A MESA DOS ADULTOS
O Woody Allen disse, certa vez,
que quando fazia um filme “sério” era como sentar na mesa dos adultos.
Christine Lagarde, a poderosa chefona do FMI, disse coisa parecida numa reunião
para tratar da dívida da Grécia, em 2015: “A principal emergência do momento é
restaurar o diálogo com os adultos no
recinto”. As crianças no recinto eram os
representantes do novo governo grego que tentavam, ingenuamente, salvar a
Grécia das medidas impostas pelos
grandes bancos europeus e pela elite financeira
internacional. Entre as crianças banidas da mesa dos adultos pela dona
Christine estava o ministro das finanças do recém eleito partido Syrisa, Yanis
Vaoufakis. Que acaba de lançar um livro sobre a crise grega e sua participação
na
frustrada tentativa de livrar seu pais da prisão da
dívida e tocar o coração dos credores. Título do livro: “Os adultos no
recinto”.
A Grecia recebeu o maior
empréstimo concedido a um pais na historia do mundo e o usou para sanar a
principal emergência do momento, pagar os bancos. O dinheiro não passou pela
Grécia, nem como turista.

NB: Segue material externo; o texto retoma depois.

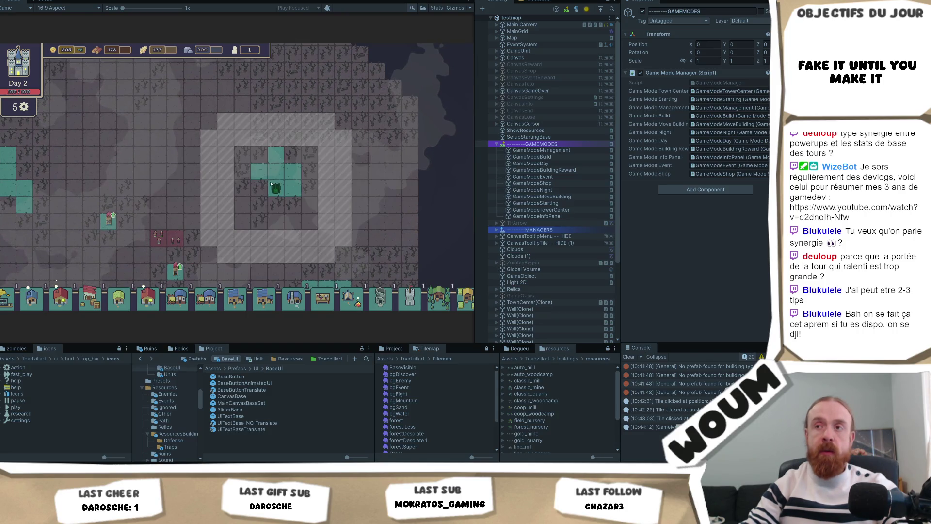
pyautogui.scroll(-3, 275, 191)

Foi direto para acalmar os grandes instituições financeiras
e o Banco Central da Europa, enquanto a Grécia era instruída, com o endosso do
FMI, a adotar um programa de austeridade punitiva para um dia, quem sabe,
merecer um lugar na mesa. Vaoufakis e o partido Syrisa não aguentaram a pressão
e deixaram o poder depois de uma breve primavera de rebeldia. O próprio
Vaoufakis descreve seu livro como o relato de uma tentativa de fuga que não deu
certo. A prisão administrada pela elite financeira do mundo é de segurança
máxima.
Vocês e eu somos as crianças no
recinto, as que a Christine Lagarde despreza. Nossas vidas são decididas na
mesa dos adultos, onde as conversas são sempre sérias e sempre concluem com a
decisão de nos castigar de um jeito ou de outro, para o nosso bem. O governo
Temer começou com o anuncio, pelo Meireles, de que gastos sociais seriam
cortados por 20 anos. O pior veio agora, no ocaso do governo Temer. Para dar
dinheiro a empresários do transporte serão cortadas verbas para a saúde e a
educação. Ponto de exclamação incrédulo!